**PROBLEM STATEMENT**
Each line of the data below from the one holding "grey teapot [309,293,379,348]" to the one holding "apple [517,404,562,448] -> none", inclusive, is to be reproduced exactly; no other line belongs in the answer.

+ + + + +

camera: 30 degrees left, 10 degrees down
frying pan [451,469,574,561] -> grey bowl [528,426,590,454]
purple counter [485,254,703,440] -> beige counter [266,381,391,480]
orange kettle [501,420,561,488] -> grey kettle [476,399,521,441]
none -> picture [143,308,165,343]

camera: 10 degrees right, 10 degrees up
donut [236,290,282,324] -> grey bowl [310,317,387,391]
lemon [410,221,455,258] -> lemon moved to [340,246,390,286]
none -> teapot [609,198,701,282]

+ + + + +

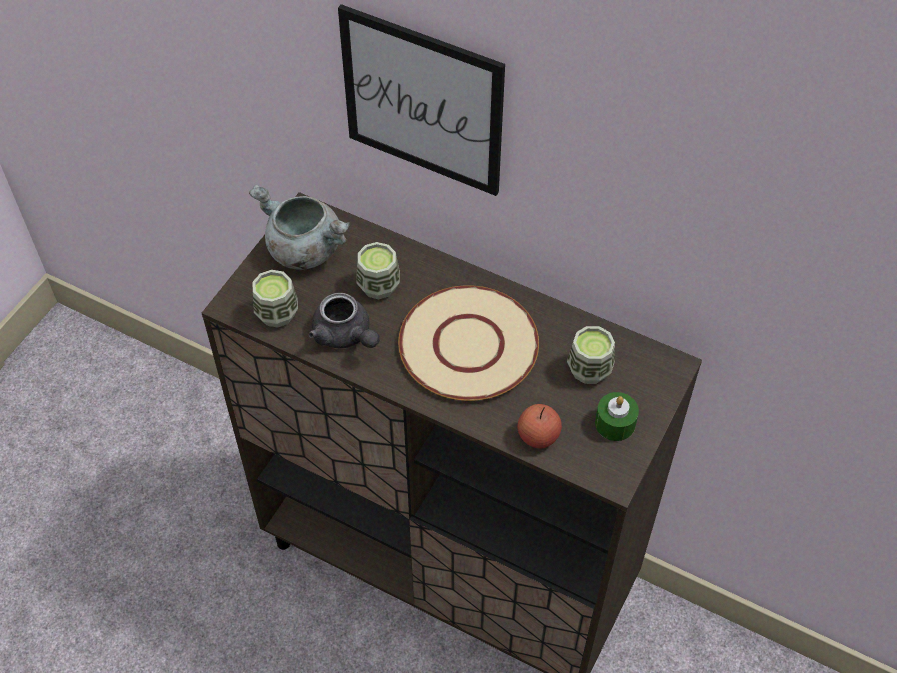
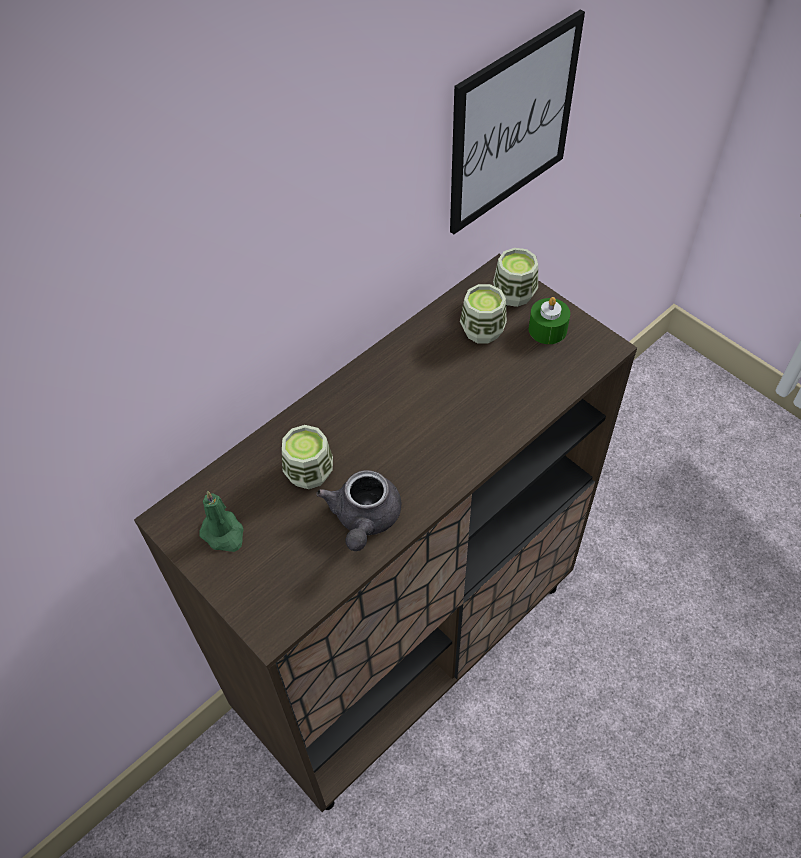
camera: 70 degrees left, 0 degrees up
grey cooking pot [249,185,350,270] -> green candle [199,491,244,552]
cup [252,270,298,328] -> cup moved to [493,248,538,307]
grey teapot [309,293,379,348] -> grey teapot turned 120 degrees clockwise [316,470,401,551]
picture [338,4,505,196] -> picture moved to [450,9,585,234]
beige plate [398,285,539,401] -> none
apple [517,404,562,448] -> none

+ + + + +

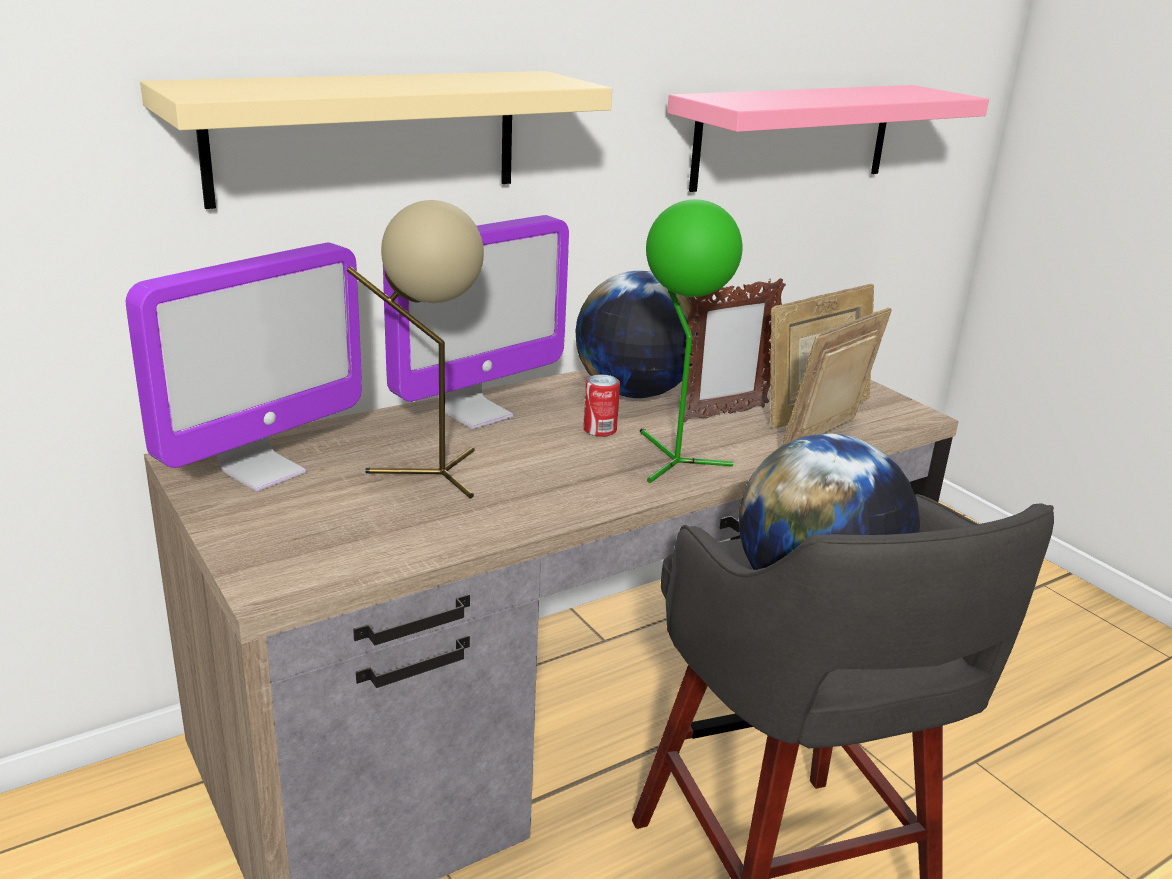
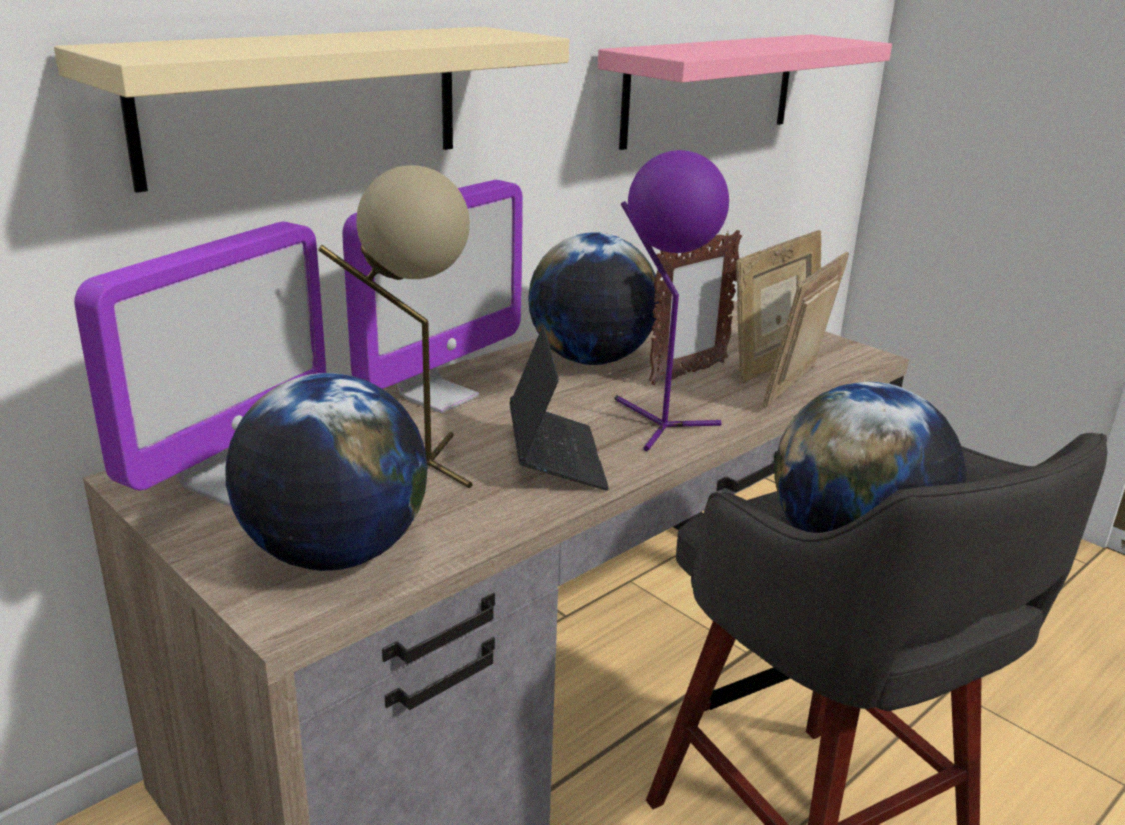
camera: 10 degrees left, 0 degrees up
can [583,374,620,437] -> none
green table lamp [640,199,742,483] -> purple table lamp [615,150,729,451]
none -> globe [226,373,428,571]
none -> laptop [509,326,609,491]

+ + + + +

**RESPONSE TO THE EXERCISE**
grey teapot [309,293,379,348] -> grey teapot turned 120 degrees clockwise [316,470,401,551]
picture [338,4,505,196] -> picture moved to [450,9,585,234]
beige plate [398,285,539,401] -> none
apple [517,404,562,448] -> none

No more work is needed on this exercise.